··· Fragmento proporcionado

Es muy interesante lo que plantea Varela sobre la puesta de Veronese. “Está contada sobre los cuerpos” –afirma.  “El conflicto está en el modo de sostener siempre una tensión, un desborde físico que nunca ocurre pero que presiona como una posibilidad, porque lo ausente es el combustible de la escena; el recuerdo y el modo de narrarlo definen personajes donde se asoma lo insoportable, lo que jamás debió decirse, los gestos que asume el dolor cuando se transforma en acto, en acción dramática y no en un mero estado ilustrativo”.
Esta tirantez está presente a lo largo de toda la obra. El contrapeso va de la mano del personaje de Víktor (Luis Ziembrowski), cuya presencia en escena regala un necesario equilibrio que el actor maneja a la perfección.
Onetto – en la nota de las 12 que venimos citando, destaca que Veronense no utiliza para la descarga otros elementos que no sean los cuerpos de los personajes: no hay apagones, ni objetos que se rompen.  El director trabaja con el vértigo, las intensidades, la velocidad. Y ese es el riesgo, subraya.
Un riesgo – que señala Onetto – tiene que ver con el hecho teatral “una ceremonia donde están vivos los espectadores”.

······

**Consigna**
Indica qué actor interpreta al personaje de Víktor, según el fragmento proporcionado.

··· Datos a examinar

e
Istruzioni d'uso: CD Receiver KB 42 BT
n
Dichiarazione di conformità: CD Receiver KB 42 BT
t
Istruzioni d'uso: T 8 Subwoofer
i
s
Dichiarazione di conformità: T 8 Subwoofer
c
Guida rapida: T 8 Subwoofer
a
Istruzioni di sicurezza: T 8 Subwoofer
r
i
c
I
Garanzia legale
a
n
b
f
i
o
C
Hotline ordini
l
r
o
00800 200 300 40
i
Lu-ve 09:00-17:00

······

**Resultado**
Luis Ziembrowski.